SLP Resources Bhd - A Boost From MDO-PE Film

kiasutrader
Publish date: Wed, 09 Nov 2022, 10:14 AM

SLP is in the midst of signing up three new customers for its new mono film or machine-direction orientation polyethylene (MDO-PE) film. Similarly, the demand for its garbage bags and kitchen bags has continued to improve as customers step up re-stocking. Meanwhile, its plan to bring in foreign workers in batches is on track. We maintain our forecasts, TP of RM1.09 and MARKET PERFORM call.
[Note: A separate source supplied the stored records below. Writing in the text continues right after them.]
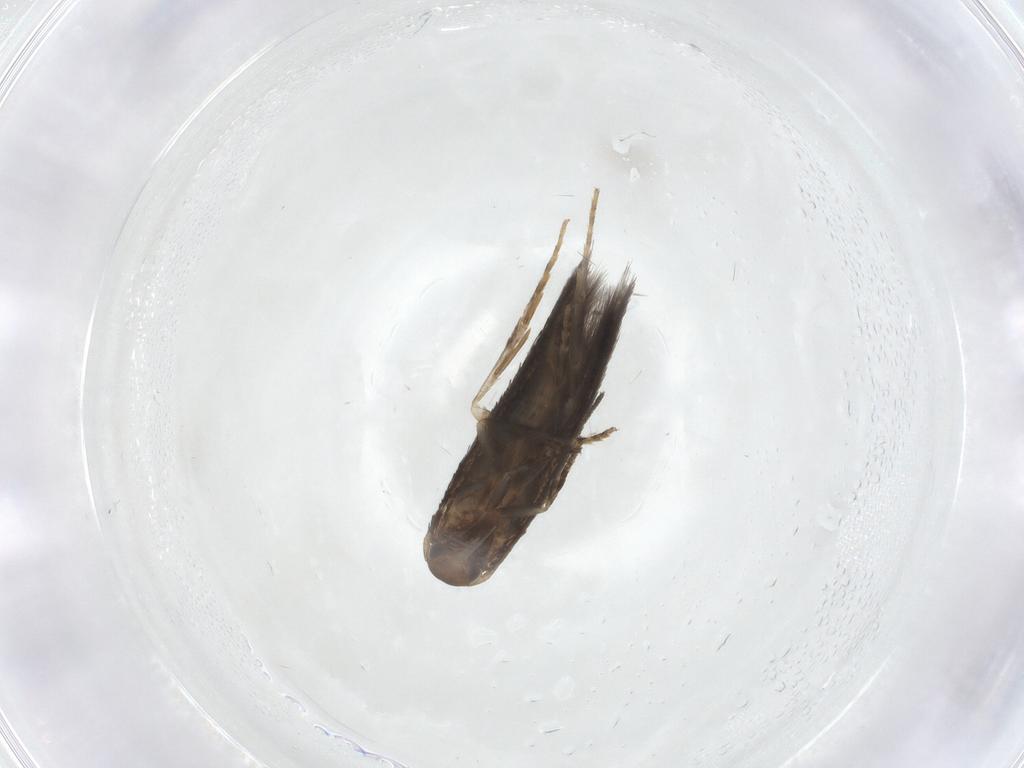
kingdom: Animalia
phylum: Arthropoda
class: Insecta
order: Lepidoptera
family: Elachistidae
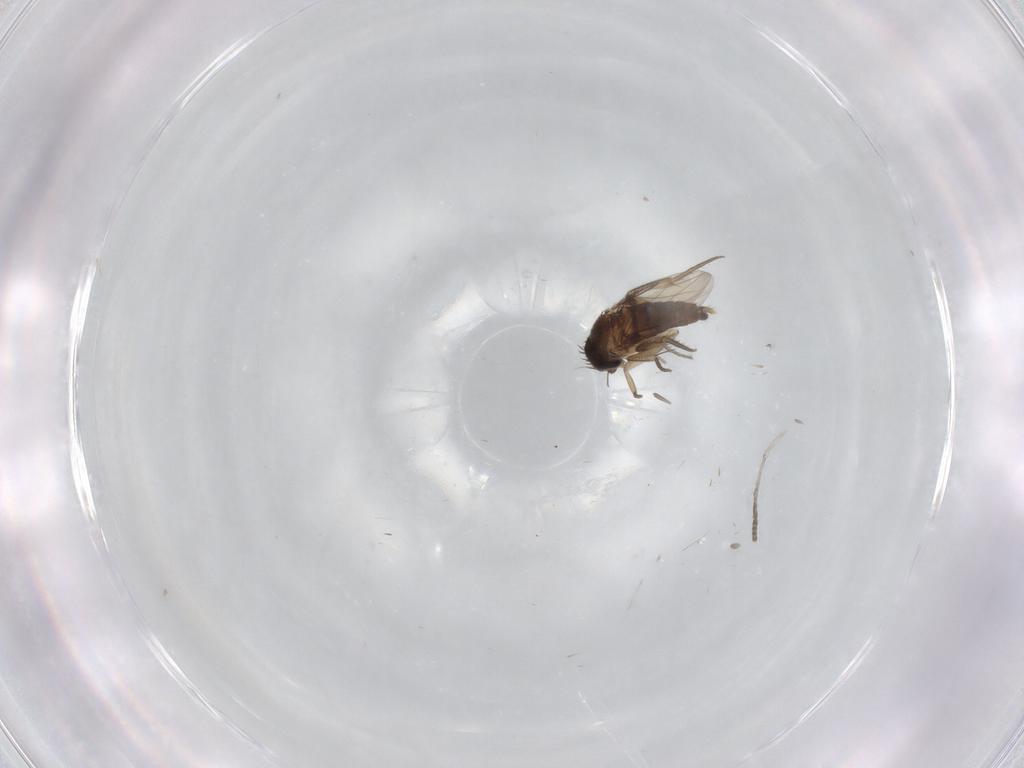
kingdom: Animalia
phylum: Arthropoda
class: Insecta
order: Diptera
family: Phoridae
We came away from an engagement with SLP post the recent announcement of its 3QFY22 results feeling reassured of its near-term prospects. The key takeaways from the engagement are as follows:

1. SLP is in the midst of signing up three new customers (from Vietnam, the Philippines and Indonesia, respectively) for its new mono film or MDO-PE film. A new offering by SLP, the product currently only has one buyer based in Vietnam who takes up about 50 tonnes/month of this high-margin product (10% of its MDO-PE production capacity of 500 tonnes/month). We estimate that MOD-PE film contributed to c.3% of SLP’s 3QFY22 turnover (and even more to the bottomline given its higher margins), and the number shall double upon the onboarding of the three new customers.

The growth prospects for MDO-PE film are strong as it requires less material to produce (which saves resources) while boasting better film properties. Its light weight also means reduced transport cost. It is a recyclable substitute to plastic packaging with aluminium film (that is inseparable and hence not recyclable).
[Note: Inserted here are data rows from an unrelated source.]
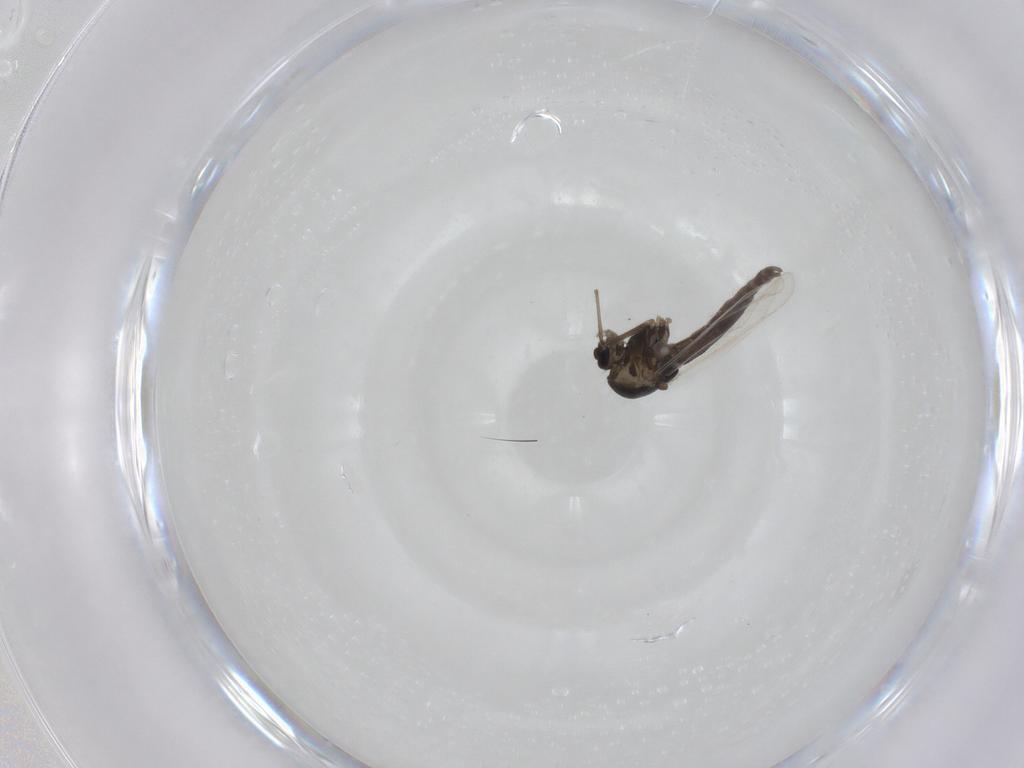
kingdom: Animalia
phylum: Arthropoda
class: Insecta
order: Diptera
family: Chironomidae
2. Similarly, we understand that the demand for its garbage bags and kitchen bags has continued to improve. Its customers are stepping up re-stocking as their inventories run low, coupled with the expectation that cheap prices driven by falling resin prices have run their full course.

3. SLP’s plan to bring in foreign workers in batches is on track. We understand that 40% of them will arrive in Dec 2022, with the balance during next year. The arrival of the new workforce will boost its utilisation rate to 60-65% in FY23, from 50% currently (vs. the optimal level of 75- 80%).

Forecasts. Maintained.

We continue to like SLP for: (i) the sweet spot the local plastic packaging industry is currently in, i.e. weakening cost of input resin while selling prices for products are holding up due to production curbs globally, especially in Europe, due to high energy cost or energy supply constraints, (ii) its product mix that is skewed towards high-margin non-commoditised products such as kangaroo pouch and mono film, and (iii) its strong cash flow and balance sheet (a net cash position), allowing it to consistently pay out generous dividends. However, we are concerned over a significant decline in demand in the event of a sharp slowdown or recession in the global economy.

Maintain MARKET PERFORM and DDM-driven TP of RM1.09 (CAPM: 7%, TG: 2%). There is no adjustment to our TP based on ESG given a 3-star rating as appraised by us (see Page 4).

Risks to our call: (i) sustained higher resin cost, and (ii) recovery in demand for packaging materials from the pandemic cut short by a global recession.